We here at S3E rarely sleep, so our wish list of features is extensive. Some future enhancements that we're currrently investigating include:

  • Mail Elf Utility - Migration of the existing web application was not part of the scope of our original plan. Instead, we've updated the existing web application to point to the new Service Fabric backed services. In the future, we'd like to bring in the web app as a second 'application' in service fabric, primarily to maintain isolation and separate deployment packages. Service Fabric allows any number of applications to run within the fabric, so there's no problem there, and moving the app will allow us to decommission our existing web/worker roles completely.

  • Service Fabric Health Monitoring - We plan to use this to monitor the gift maker queue depth, to know when we should start training new Gift Makers to cope with demand. We also plan to leverage the automated application rollback capabilities that use health monitoring to determine whether or not a new version of your application is 'healthy'. If the upgrade causes these health checks to fail, the upgrade is automatically cancelled and rolled back to a previous working state. This will allow us to extend our continuous deployment model that we use in the test / staging environments all the way to the production system.

  • Santa's Naughty & Nice List - We plan to create a Web Application to manage the data in the Person Service such that Santa (and his fleet of Elves on the Shelf) can dynamically update the actual behavior rating of people registered with the service, compared with the self-reporting that we currently accept with the wish list submission process. Again, the plan here is to create a separately deployed application within the same cluster.

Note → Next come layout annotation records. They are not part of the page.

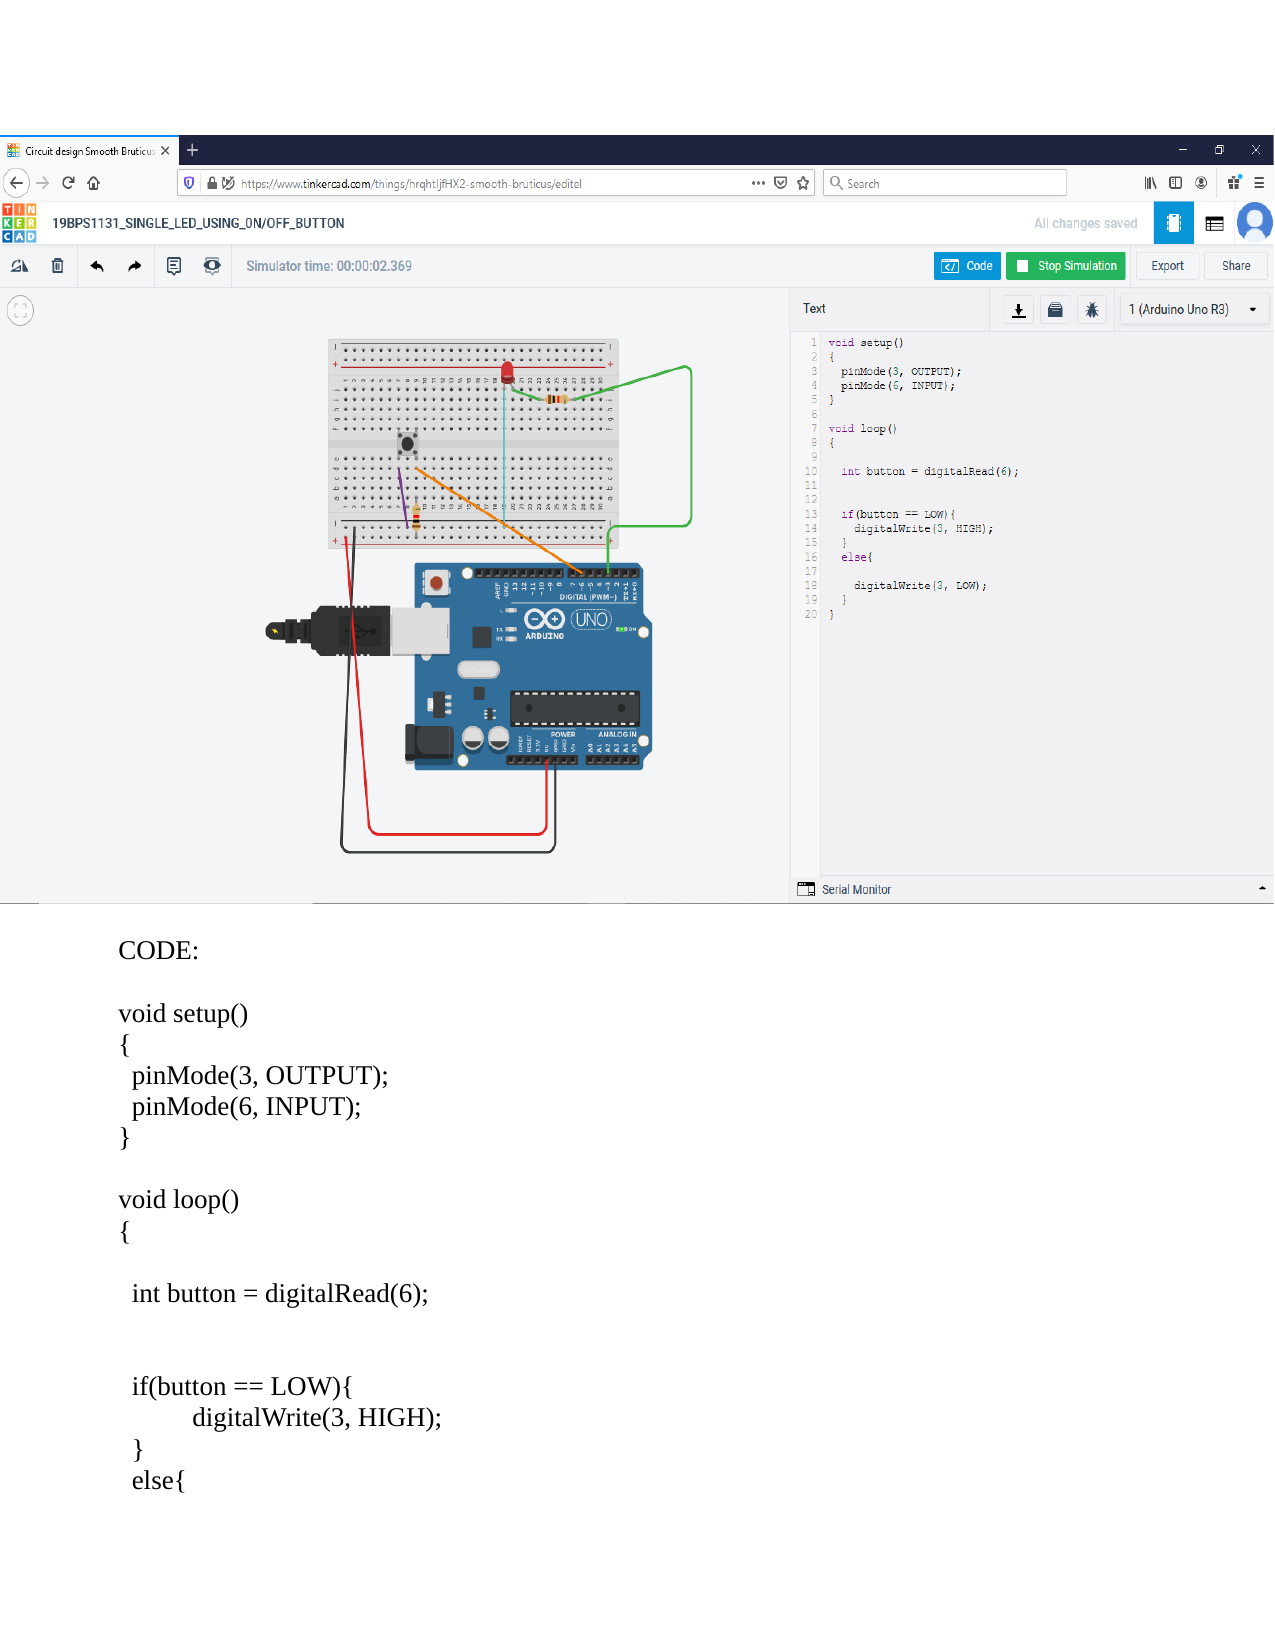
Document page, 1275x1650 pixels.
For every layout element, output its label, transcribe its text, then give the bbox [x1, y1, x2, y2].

text digitalWrite(3, HIGH); [118, 1402, 1157, 1433]
text int button = digitalRead(6); [118, 1277, 1157, 1308]
text void loop() [118, 1183, 1157, 1215]
text } [118, 1121, 1157, 1152]
text CODE: [118, 934, 1157, 966]
text else{ [118, 1464, 1157, 1495]
text pinMode(6, INPUT); [118, 1090, 1157, 1121]
text void setup() [118, 997, 1157, 1028]
text { [118, 1028, 1157, 1059]
text if(button == LOW){ [118, 1370, 1157, 1402]
picture [0, 135, 1274, 904]
text { [118, 1215, 1157, 1246]
text } [118, 1433, 1157, 1464]
text pinMode(3, OUTPUT); [118, 1059, 1157, 1090]
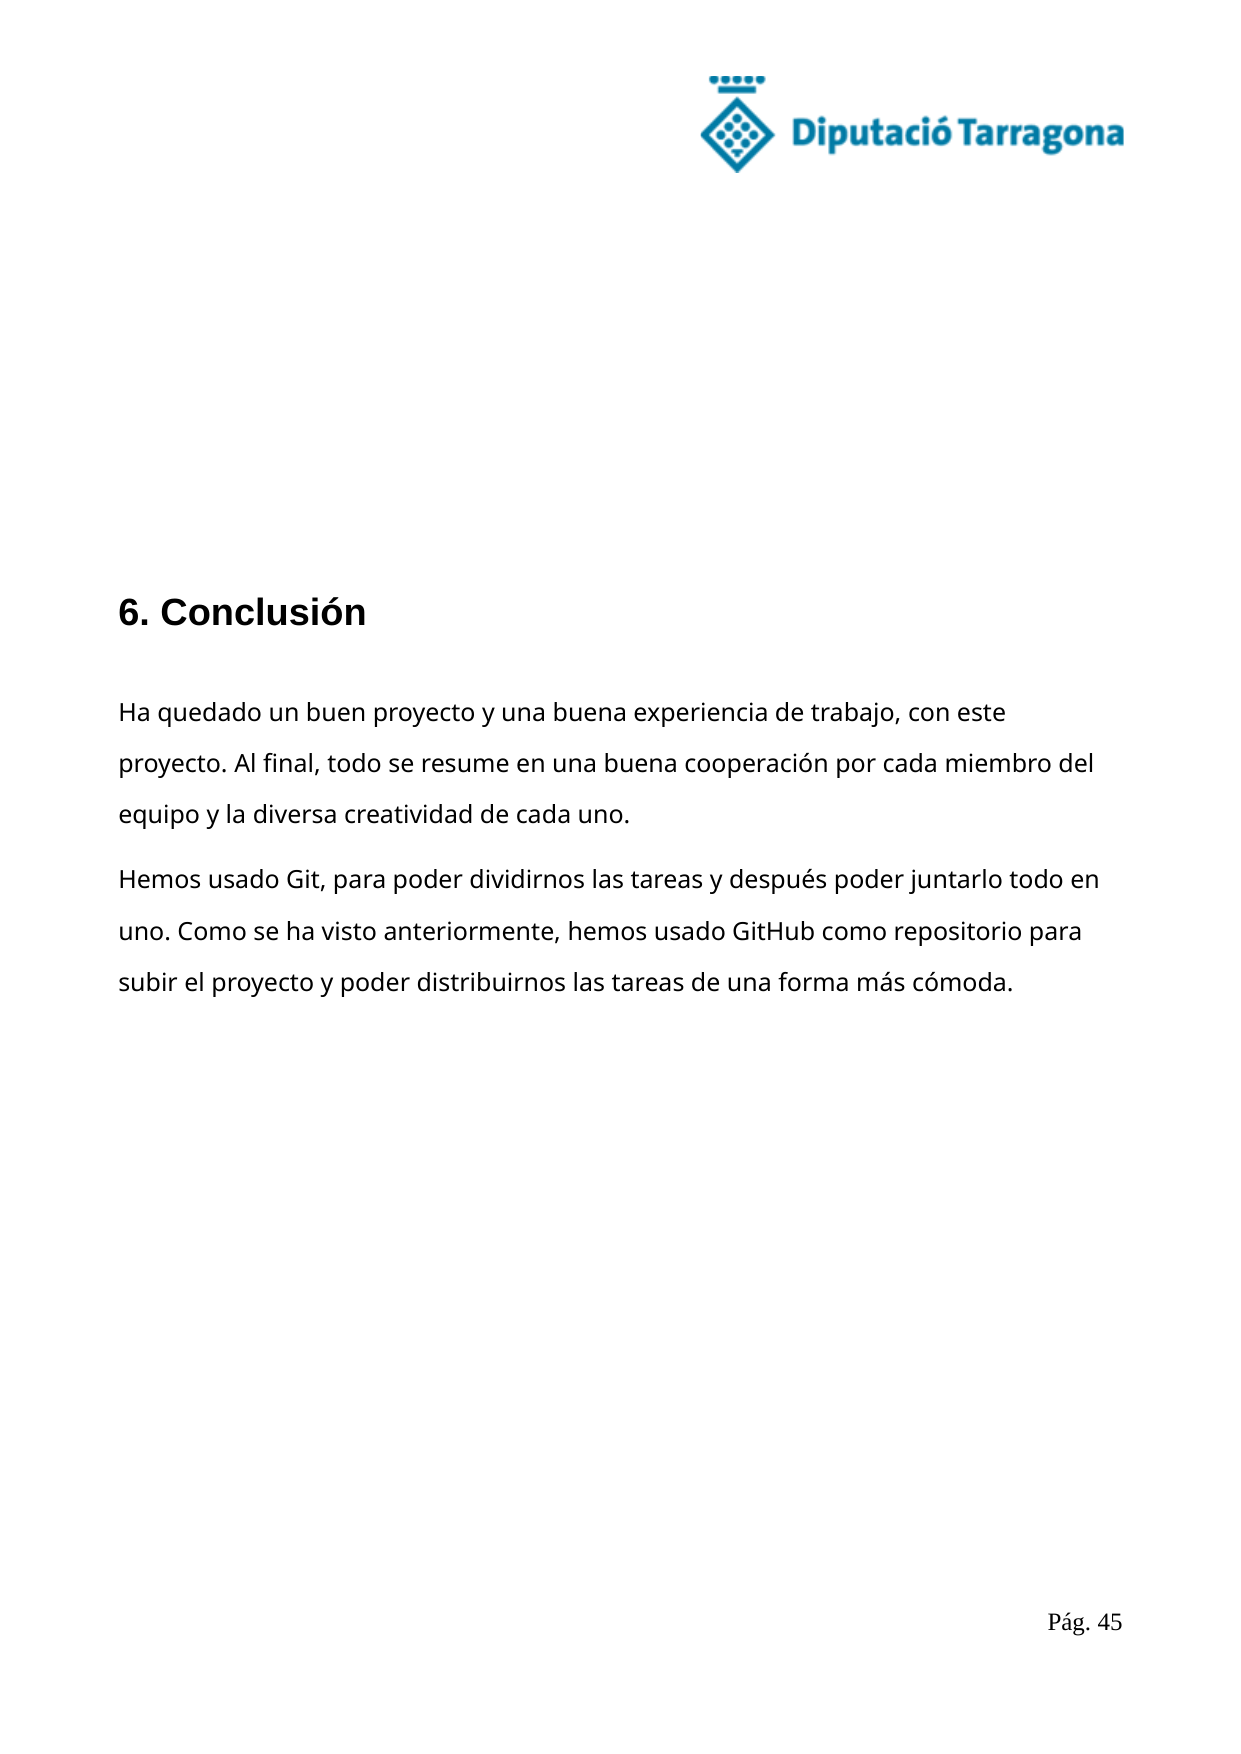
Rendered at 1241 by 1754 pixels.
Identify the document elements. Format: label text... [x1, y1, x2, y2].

picture [700, 76, 1124, 173]
subtitle 6. Conclusión [118, 589, 1122, 633]
text Hemos usado Git, para poder dividirnos las tareas y después poder juntarlo todo en uno. Como se ha visto anteriormente, hemos usado GitHub como repositorio para subir el proyecto y poder distribuirnos las tareas de una forma más cómoda. [118, 862, 1122, 998]
text Ha quedado un buen proyecto y una buena experiencia de trabajo, con este proyecto. Al final, todo se resume en una buena cooperación por cada miembro del equipo y la diversa creatividad de cada uno. [118, 694, 1122, 831]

  • Reviewer Status Monitoring - We hope to start leveraging Actor Events to help better track how long reviewers are spending reviewing wish lists, and how long gift makers are taking to make particular gifts. We plan to link these data streams to Azure Stream Analytics so we can be alerted when reviews are taking too long (reviewing lists can be somewhat of a burnout job, even for elves), or which gifts seem to be the hardest to make (to increase gift maker training)

... and the list goes on, but Actor Timers / Reminders, Logging with EventSource and .NET Core are all on our research backlog. There is also a lot of opportunity to leverage other Azure services, like Azure Service Bus and Azure IoT Hub to automate even more of our operations.

Wrapping it up

At S3E and NPCO, we are always focused on continuous improvement. Moving wish list processing to Azure Service Fabric will address many of the scaling and coordination concerns that we have with our existing Web / Worker Role solution. The move will also open the door to further improvements with less code. Using the Service Fabric SDK and Visual Studio 2015 (and soon 2017) allows us to very quickly wire together our new microservices without needing to worry too much about the details of making them all play nice together. In the end, it's all about getting toys out to those millions of nice girls and boys (and a few parents too). Doing that more efficiently and with fewer operational headaches allows us elves a bit of needed respite, and maybe the occasional vacation to Maui too ;) (even elves have big dreams).